The next tip is to stop pursuing books that don’t interest you. You might feel like the clout you’ll get for referencing classic literature is a priority, but I’m going to be straight-up with you: no one is going to pin a medal on your chest because you read War and Peace. Get over yourself. Just dig into a copy of Twilight like the heathen you are – you’ll have a lot more fun reading if you indulge in things that aren’t ‘high culture’.

If you’re really suffering through a text, don’t let that feeling of resignation become the thing your brain associates with reading – that’s a recipe for disaster. The best thing you can do is thank the book and Marie Kondo it out of your life. Swap with friends and family, go to a book swap event, or (if you’ve kept the receipt) take it back to the store you bought it from. Most of the time, if it’s been a short period of time and you haven’t crushed the book at the bottom of your back, the store will let you exchange it.

*reads 4 pages of A Tale Of Two Cities* me:

Read paperbacks not ebooks wherever possible, or you WILL drift off into cyberspace. Tablets and smartphones are way too distracting to be conducive to full immersion, with pop-up notifications constantly vying for your attention. Can you honestly say you’re not going to be tempted to check Instagram fifteen minutes in?

Admittedly, ebooks are more affordable and convenient, so if those are priorities, invest in an ereader that doesn’t have other apps or connect to WiFi, like the Kobo range.

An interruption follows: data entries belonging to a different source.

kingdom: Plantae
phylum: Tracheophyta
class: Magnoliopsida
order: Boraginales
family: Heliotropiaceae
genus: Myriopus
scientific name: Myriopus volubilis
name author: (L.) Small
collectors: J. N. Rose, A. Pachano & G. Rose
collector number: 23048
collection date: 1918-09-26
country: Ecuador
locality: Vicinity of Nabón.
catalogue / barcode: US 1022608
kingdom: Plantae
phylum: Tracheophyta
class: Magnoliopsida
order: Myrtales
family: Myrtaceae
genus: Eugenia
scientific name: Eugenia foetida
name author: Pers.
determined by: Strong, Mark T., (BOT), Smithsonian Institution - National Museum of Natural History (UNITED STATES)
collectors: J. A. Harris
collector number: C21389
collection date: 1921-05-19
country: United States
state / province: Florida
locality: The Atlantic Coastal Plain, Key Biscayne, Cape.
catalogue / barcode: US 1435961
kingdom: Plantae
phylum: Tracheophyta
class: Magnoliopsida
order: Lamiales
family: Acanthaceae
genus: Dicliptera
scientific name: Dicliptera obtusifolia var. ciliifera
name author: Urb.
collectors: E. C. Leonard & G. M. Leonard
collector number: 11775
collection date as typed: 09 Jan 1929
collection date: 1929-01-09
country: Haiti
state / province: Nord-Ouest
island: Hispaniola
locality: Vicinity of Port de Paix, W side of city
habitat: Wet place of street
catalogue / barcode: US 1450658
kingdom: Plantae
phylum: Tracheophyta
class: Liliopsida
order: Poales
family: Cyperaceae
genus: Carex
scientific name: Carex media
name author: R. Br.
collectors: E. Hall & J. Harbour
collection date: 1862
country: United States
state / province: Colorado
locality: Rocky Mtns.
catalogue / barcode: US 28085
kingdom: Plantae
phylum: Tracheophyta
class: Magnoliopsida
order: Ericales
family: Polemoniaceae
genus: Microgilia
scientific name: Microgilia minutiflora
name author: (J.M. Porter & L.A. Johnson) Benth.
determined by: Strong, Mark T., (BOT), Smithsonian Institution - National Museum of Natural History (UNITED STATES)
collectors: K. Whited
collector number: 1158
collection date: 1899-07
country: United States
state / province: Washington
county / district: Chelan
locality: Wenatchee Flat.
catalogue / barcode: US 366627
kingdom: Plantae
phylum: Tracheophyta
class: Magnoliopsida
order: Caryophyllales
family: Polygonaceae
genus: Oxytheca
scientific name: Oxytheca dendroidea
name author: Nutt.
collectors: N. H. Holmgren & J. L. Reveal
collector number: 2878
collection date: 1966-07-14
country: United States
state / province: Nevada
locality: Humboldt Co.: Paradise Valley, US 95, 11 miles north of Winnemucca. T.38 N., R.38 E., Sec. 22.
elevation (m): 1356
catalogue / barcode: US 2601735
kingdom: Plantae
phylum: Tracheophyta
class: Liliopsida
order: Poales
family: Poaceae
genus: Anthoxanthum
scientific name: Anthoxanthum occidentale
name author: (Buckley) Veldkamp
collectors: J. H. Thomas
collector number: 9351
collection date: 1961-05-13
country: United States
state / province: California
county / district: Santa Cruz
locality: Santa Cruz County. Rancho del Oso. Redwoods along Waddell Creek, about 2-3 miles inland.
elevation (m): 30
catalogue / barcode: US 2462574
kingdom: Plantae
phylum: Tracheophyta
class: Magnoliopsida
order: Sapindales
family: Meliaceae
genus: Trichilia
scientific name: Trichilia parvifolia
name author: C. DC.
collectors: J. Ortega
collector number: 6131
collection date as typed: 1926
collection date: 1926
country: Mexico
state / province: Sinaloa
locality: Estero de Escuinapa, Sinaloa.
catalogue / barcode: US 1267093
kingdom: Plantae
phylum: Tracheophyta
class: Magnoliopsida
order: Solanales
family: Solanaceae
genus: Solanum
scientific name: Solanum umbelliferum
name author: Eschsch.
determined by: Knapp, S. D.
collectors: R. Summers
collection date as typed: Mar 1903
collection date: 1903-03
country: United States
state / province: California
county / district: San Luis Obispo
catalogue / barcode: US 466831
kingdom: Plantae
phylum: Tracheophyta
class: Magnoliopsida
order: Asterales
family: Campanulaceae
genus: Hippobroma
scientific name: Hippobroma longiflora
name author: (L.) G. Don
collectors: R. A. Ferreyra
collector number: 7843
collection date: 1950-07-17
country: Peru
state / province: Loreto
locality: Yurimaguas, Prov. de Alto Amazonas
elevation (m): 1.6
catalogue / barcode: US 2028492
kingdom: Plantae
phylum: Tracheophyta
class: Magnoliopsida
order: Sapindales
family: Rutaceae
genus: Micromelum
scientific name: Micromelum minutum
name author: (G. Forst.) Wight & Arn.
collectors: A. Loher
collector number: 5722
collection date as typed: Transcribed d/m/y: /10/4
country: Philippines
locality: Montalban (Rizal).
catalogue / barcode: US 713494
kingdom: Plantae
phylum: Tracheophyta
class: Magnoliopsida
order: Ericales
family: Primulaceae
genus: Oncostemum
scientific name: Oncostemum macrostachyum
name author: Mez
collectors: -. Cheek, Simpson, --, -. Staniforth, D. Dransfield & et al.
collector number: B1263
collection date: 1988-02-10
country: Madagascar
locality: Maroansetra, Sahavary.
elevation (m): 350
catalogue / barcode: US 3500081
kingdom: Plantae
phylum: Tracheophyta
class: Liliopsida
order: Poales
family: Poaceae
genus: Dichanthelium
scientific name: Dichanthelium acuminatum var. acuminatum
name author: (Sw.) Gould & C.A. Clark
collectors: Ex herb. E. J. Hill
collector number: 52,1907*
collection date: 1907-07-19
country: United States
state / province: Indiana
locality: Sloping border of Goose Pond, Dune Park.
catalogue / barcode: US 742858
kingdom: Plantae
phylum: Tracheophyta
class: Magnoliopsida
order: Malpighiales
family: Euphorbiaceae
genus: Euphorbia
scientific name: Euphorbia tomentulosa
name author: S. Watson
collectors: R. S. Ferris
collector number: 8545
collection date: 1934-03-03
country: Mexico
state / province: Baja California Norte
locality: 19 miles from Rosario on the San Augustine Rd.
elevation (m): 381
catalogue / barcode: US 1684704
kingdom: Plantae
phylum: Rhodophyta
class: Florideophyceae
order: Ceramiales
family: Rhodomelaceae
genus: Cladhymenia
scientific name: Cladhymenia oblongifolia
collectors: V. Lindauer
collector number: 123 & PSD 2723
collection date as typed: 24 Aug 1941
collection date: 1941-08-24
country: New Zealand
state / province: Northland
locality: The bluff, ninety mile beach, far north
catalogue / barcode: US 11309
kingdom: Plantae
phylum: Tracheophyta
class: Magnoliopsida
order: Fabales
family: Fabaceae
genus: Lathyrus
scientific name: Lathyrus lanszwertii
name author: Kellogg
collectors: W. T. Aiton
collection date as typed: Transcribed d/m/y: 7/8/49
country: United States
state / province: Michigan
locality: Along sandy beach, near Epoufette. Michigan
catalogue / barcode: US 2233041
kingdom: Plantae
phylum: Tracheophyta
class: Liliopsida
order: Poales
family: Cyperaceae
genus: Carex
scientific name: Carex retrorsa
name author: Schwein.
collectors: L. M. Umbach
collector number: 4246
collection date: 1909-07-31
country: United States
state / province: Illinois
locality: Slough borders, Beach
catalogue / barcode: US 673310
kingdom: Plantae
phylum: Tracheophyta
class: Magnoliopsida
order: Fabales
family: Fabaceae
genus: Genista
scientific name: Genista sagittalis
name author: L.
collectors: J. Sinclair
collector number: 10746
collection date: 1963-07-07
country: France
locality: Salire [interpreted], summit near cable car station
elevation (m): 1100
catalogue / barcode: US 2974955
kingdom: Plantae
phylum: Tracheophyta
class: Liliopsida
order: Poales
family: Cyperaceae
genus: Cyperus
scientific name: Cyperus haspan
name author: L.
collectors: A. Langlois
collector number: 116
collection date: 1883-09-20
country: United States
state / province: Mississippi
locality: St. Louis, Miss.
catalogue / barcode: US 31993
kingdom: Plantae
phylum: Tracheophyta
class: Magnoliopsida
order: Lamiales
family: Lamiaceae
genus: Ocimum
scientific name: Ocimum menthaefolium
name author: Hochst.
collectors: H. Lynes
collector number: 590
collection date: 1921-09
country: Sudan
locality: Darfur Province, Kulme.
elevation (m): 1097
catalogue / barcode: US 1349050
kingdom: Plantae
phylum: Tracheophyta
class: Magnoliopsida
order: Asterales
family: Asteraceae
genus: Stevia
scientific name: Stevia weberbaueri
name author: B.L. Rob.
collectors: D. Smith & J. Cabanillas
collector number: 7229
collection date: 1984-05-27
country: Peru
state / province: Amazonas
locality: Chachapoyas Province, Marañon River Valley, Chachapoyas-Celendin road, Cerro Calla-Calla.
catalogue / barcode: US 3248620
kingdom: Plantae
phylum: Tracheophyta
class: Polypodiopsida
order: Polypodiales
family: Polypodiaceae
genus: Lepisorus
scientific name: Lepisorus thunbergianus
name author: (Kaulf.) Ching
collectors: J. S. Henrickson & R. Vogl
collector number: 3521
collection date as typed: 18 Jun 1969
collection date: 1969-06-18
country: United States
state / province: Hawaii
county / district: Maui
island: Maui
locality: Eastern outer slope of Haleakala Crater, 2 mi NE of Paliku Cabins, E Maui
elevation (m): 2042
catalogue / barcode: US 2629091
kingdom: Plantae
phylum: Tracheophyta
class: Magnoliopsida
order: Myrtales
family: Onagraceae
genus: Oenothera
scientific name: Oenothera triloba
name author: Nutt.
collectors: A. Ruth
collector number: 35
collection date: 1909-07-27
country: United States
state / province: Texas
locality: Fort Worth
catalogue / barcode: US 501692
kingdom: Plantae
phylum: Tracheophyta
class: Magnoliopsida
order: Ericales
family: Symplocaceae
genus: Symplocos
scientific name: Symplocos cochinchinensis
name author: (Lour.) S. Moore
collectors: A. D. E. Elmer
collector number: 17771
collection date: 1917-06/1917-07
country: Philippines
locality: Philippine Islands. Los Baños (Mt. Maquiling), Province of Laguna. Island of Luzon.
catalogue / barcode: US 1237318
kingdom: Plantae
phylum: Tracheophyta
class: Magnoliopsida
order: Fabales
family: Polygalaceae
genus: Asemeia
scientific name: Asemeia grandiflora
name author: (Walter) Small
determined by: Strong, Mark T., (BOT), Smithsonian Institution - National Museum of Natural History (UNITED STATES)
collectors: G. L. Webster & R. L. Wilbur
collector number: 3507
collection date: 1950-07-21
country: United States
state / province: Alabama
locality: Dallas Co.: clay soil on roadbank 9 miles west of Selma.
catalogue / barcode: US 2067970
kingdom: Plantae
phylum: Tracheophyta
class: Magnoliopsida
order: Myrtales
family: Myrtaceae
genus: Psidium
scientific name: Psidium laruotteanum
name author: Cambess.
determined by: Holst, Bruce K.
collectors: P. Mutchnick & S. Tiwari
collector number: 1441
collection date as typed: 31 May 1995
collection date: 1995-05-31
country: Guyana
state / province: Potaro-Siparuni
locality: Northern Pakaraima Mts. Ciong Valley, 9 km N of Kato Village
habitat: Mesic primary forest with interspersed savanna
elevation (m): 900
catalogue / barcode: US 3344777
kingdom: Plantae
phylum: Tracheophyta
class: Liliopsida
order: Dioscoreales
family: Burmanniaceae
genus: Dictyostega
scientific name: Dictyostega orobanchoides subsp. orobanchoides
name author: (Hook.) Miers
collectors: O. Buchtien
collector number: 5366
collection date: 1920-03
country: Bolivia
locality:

And not to sound like a broken record here but use *clap* the *clap* library *clap*. The prescience of a return date looming might just be the pressure you need to power through, and there’s absolutely no commitment to whatever you borrow.

And finally, there’s finding the right environment. What you really need is a comfy, quiet space to always go to, because then you’ll rewire your brain into prioritising reading whenever you sit there.

Do NOT make that place your bed. I get that everyone loves reading before they fall asleep and you’re all warm and snuggly but all it achieves is having your brain turn on the snooze button the second you flick the page over. If you struggle to fall asleep and reading helps with that, try having a second book for bedtime that doesn’t require as much critical thinking – it’s better for your brain and your reading habit.